Work to be completed:
Whenever a line in the data holds the string "Christopher", copy that line.

[Content revision data]
#####

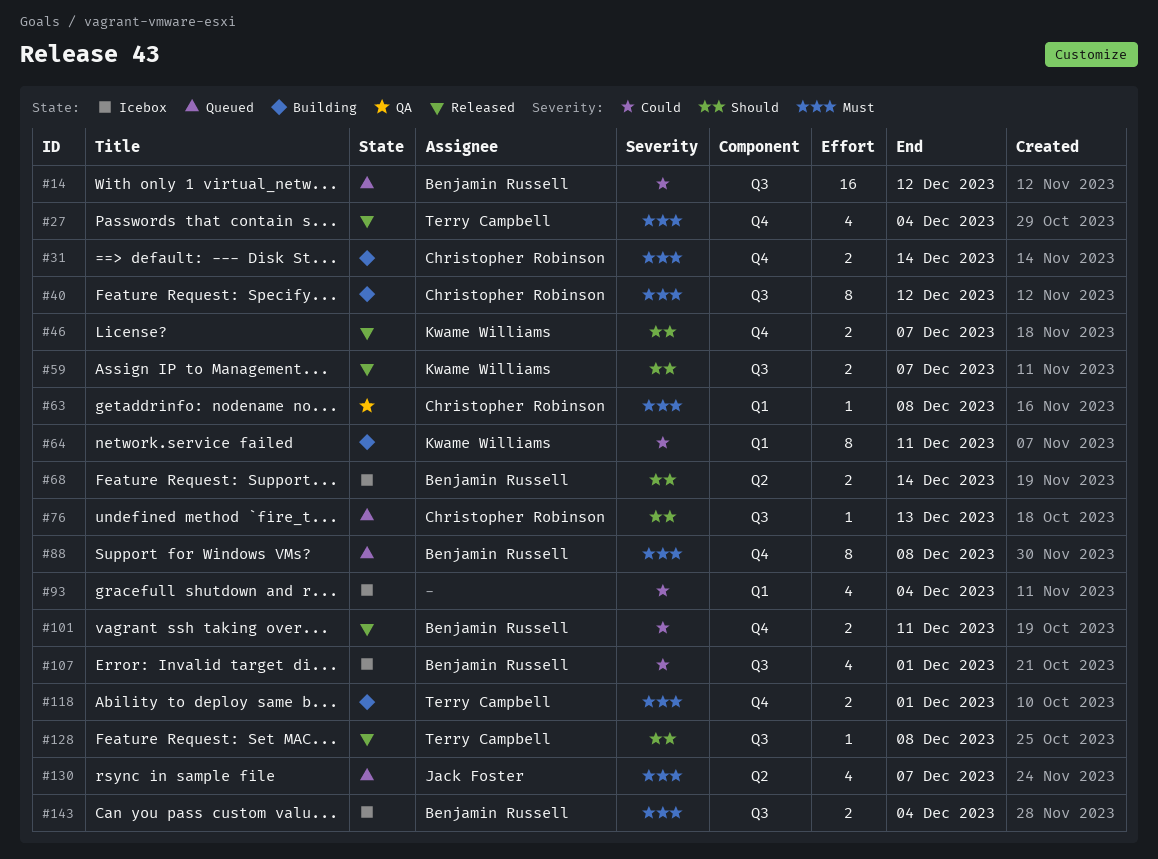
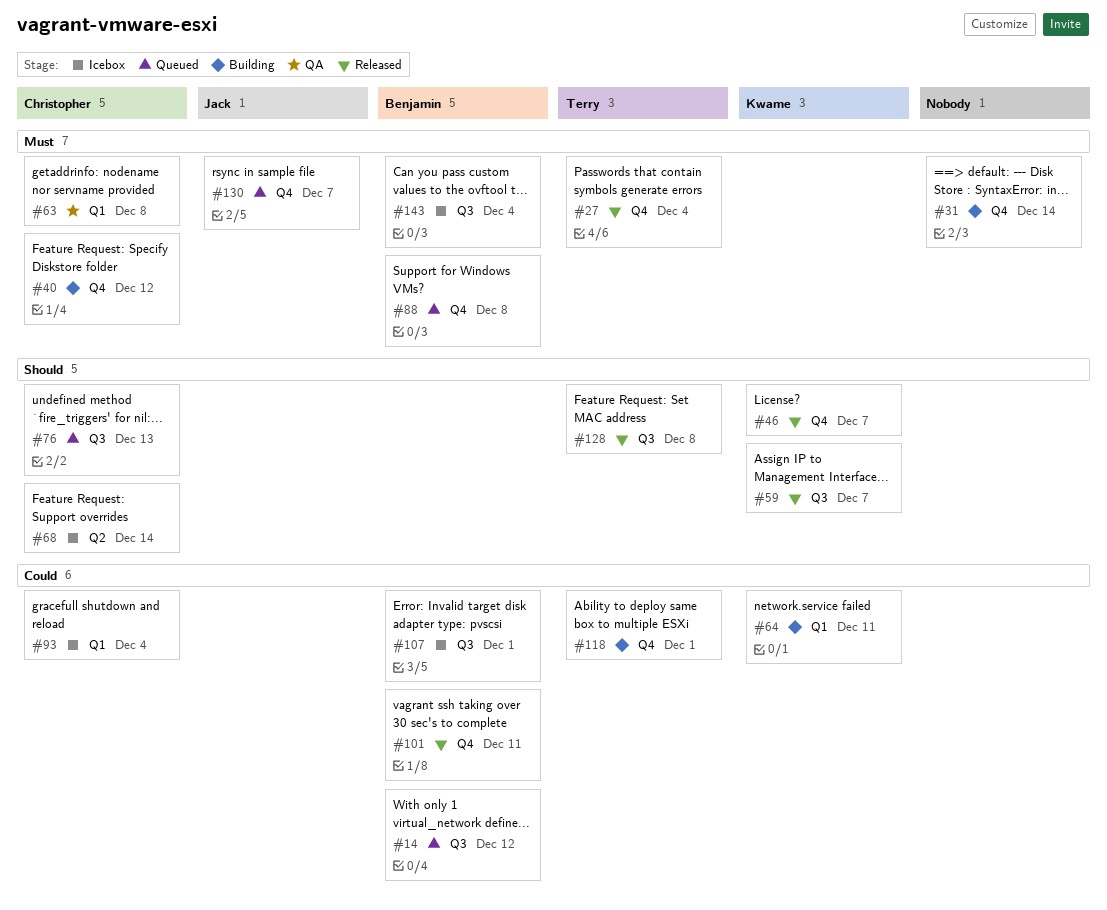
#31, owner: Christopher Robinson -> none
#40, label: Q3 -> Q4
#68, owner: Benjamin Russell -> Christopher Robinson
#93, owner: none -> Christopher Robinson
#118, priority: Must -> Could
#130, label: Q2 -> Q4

#####

Finished exercise:
#31, owner: Christopher Robinson -> none
#68, owner: Benjamin Russell -> Christopher Robinson
#93, owner: none -> Christopher Robinson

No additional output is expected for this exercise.